1) Sensitivity Analysis for Saturation extraction

This requires borehole log data (related to elastic properties) from which we extract Hydrocarbon/Water saturation (Shc/Sw) and compare/calibrate that with the saturation from conventional methods. This procedure allows evaluating possibility and degree of accuracy with which hydrocarbon saturation can be quantified using seismic inversion.

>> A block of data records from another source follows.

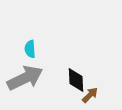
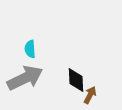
brown arrow: rotated 18 degrees counterclockwise
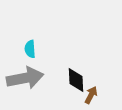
gray arrow: rotated 15 degrees clockwise
brown arrow: moved 1 px right
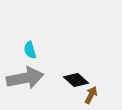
cyan semicircle: moved 1 px down; rotated 12 degrees counterclockwise
black diamond: rotated 45 degrees counterclockwise
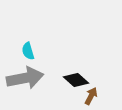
cyan semicircle: moved 2 px left, 1 px down
brown arrow: moved 1 px down
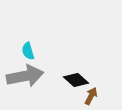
gray arrow: moved 2 px up
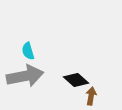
brown arrow: rotated 18 degrees counterclockwise
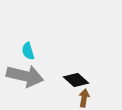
gray arrow: rotated 24 degrees clockwise
brown arrow: moved 7 px left, 2 px down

2) Saturation Cube Generation

A saturation cube (in SEGY format) is generated for the target reservoir. The cube can be used for screening of leads in a frontier area, or for appraisal/development decisions in a field. The saturation cube can be directly imported in a reservoir model for volumetrics and simulation purposes.

Unconventional Reservoir

1) Sensitivity Analysis for TOC & Brittleness extraction

This procedure also requires borehole log data (related to elastic properties) from which we extract Total Organic Carbon (TOC) in gm% and compare/calibrate that with the TOC from laboratory analysis (or TOC computed from wireline logs). A brittleness log is also generated that could indicate the zones suitable for fracking (Here we define brittleness as an increase in stiffness related to increasing framework grains i.e. quartz or calcite, and decreasing porosity due to cementation. Relation of brittleness with fracability is area specific). This procedure is required to evaluate possibility and degree of accuracy with which TOC & Brittleness can be quantified using prestack seismic inverted data.

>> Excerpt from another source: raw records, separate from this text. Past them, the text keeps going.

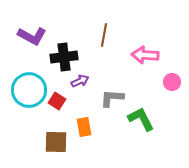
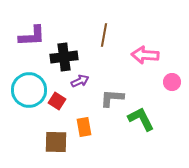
purple L-shape: rotated 32 degrees counterclockwise
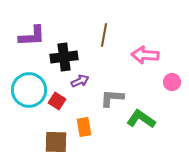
green L-shape: rotated 28 degrees counterclockwise
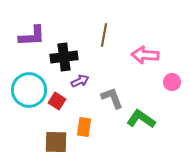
gray L-shape: rotated 65 degrees clockwise
orange rectangle: rotated 18 degrees clockwise
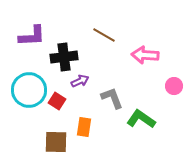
brown line: rotated 70 degrees counterclockwise
pink circle: moved 2 px right, 4 px down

2) TOC & Brittleness Cube Generation

A TOC and a Brittleness cube (in SEGY format) are generated for the target unconventional reservoir calibrated with the parameters obtained from sensitivity analysis. The cubes can be used for locating sweet spots for drilling and well trajectory planning.

3) TOC Log Generation

Not all the wells are analyzed for TOC in the laboratory because of time and budget constraints for taking sidewall cores and laboratory analysis. Furthermore, the sparseness of samples within an organic-rich zone does not give enough information about all the beds within a source rock. Customised petrophysics models are used to accurately predict and obtain a complete picture of TOC variations within organic-rich zones in a source rock. This can potentially save time and money spent in taking sidewall cores and costly laboratory analysis.